[Doc][Misc] Refactor skill documentation and add Claude support instructions (#6817)

### What this PR does / why we need it? This PR refactors the documentation for vLLM Ascend skills. - It renames and moves the `vllm-ascend-model-adapter` skill's README to serve as a new top-level README for the `.agents` directory. - It adds instructions on how to use the Ascend skills with Claude, including a new README in the `.claude` directory. - It updates `.gitignore` to exclude skills copied for Claude's use. - Add main2main skill This improves the documentation structure, making it more organized and providing clear instructions for developers using these skills with different tools. ### Does this PR introduce _any_ user-facing change? No, this PR contains only documentation and repository configuration changes. It does not affect any user-facing code functionality. ### How was this patch tested? These changes are documentation-only and do not require specific testing. The correctness of the instructions is being verified through this review. - vLLM version: v0.15.0 - vLLM main: 83b47f67b1 --------- Signed-off-by: wangxiyuan <wangxiyuan1007@gmail.com>
2026-02-26 14:42:59 +08:00
parent e76b69b9ef
commit c9d05d10aa
4 changed files with 317 additions and 6 deletions
--- a/.agents/README.md
+++ b/.agents/README.md
@@ -0,0 +1,76 @@
+# vLLM Ascend skills
+
+This directory contains the skills for vLLM Ascend.
+
+Note: Please copy the skills directory `.agents/skills` to `.claude/skills` if you want to use the skills in this repo with Claude code.
+
+## Table of Contents
+
+- [vLLM Ascend Model Adapter Skill](#vllm-ascend-model-adapter-skill)
+- [vLLM Ascend main2main Skill](#vllm-ascend-main2main-skill)
+
+## vLLM Ascend Model Adapter Skill
+
+Adapt and debug models for vLLM on Ascend NPU — covering both already-supported
+architectures and new models not yet registered in vLLM.
+
+### What it does
+
+This skill guides an AI agent through a deterministic workflow to:
+
+1. Triage a model checkpoint (architecture, quant type, multimodal capability).

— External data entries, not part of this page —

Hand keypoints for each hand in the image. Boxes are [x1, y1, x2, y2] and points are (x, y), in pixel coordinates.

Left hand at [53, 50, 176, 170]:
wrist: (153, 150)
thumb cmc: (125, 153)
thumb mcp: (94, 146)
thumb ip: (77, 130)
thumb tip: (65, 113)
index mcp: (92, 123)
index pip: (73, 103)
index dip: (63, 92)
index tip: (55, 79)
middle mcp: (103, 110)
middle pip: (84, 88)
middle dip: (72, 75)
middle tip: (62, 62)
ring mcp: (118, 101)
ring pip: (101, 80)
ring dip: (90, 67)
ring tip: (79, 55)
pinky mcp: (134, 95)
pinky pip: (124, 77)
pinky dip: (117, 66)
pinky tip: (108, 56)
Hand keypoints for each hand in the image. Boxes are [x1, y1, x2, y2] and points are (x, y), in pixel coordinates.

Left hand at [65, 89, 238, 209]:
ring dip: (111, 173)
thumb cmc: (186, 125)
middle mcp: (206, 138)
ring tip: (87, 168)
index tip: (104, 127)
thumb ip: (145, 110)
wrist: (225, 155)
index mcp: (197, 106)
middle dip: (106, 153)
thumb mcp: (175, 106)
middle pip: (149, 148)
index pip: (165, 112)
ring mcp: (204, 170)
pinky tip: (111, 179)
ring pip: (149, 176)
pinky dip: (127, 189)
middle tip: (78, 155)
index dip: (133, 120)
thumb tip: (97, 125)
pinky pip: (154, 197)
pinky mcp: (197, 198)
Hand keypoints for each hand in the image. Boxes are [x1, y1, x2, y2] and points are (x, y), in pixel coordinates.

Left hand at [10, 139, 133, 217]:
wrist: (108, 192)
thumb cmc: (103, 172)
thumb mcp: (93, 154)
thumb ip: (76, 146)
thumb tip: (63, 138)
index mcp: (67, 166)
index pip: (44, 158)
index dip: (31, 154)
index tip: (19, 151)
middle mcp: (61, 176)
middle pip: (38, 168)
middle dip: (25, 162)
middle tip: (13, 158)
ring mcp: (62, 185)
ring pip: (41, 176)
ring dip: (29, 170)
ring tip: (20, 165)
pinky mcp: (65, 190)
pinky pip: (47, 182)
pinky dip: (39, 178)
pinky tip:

+2. Implement minimal code changes in `/vllm-workspace/vllm` and `/vllm-workspace/vllm-ascend`.
+3. Validate via a two-stage gate (dummy fast gate + real-weight mandatory gate).
+4. Deliver one signed commit with code, test config, and tutorial doc.
+
+### File layout
+
+| File | Purpose |
+| ---- | ------- |
+| `SKILL.md` | Skill definition, constraints, and execution playbook |
+| `references/workflow-checklist.md` | Step-by-step commands and templates |
+| `references/troubleshooting.md` | Symptom-action pairs for common failures |
+| `references/fp8-on-npu-lessons.md` | FP8 checkpoint handling on Ascend |
+| `references/multimodal-ep-aclgraph-lessons.md` | VL, EP, and ACLGraph patterns |
+| `references/deliverables.md` | Required outputs and commit discipline |
+
+### Quick start
+
+1. Open a conversation with the AI agent inside the vllm-ascend dev container.
+2. Invoke the skill (e.g. `/vllm-ascend-model-adapter`).
+3. Provide the model path (default `/models/<model-name>`) and the originating issue number.
+4. The agent follows the playbook in `SKILL.md` and produces a ready-to-merge commit.
+
+### Key constraints
+
+- Never upgrade `transformers`.
+- Start `vllm serve` from `/workspace` (direct command, port 8000).
+- Dummy-only evidence is not sufficient — real-weight validation is mandatory.
+- Final delivery is exactly one signed commit in the current repo.
+
+### Two-stage validation
+
+- **Stage A (dummy)**: fast architecture / operator / API path check with `--load-format dummy`.
+- **Stage B (real)**: real-weight loading, fp8/quant path, KV sharding, runtime stability.
+
+Both stages require request-level verification (`/v1/models` + at least one chat request),
+not just startup success.
+
+## vLLM Ascend main2main Skill
+
+Migrate changes from the main vLLM repository to the vLLM Ascend repository, ensuring compatibility and performance optimizations for Ascend NPUs.
+
+### What it does
+
+This skill facilitates the process of:
+
+1. Identifying changes in the main vLLM repository.
+2. Applying necessary modifications for Ascend support.
+3. Validating the changes in an Ascend environment.
+4. Delivering a ready-to-merge commit with optimized code and configurations.
+
+### Quick start
+
+1. Open a conversation with the AI agent inside the vllm-ascend dev container.
+2. Invoke the skill (e.g. `/main2main`).
+3. The agent follows the playbook and produces a ready-to-merge commit.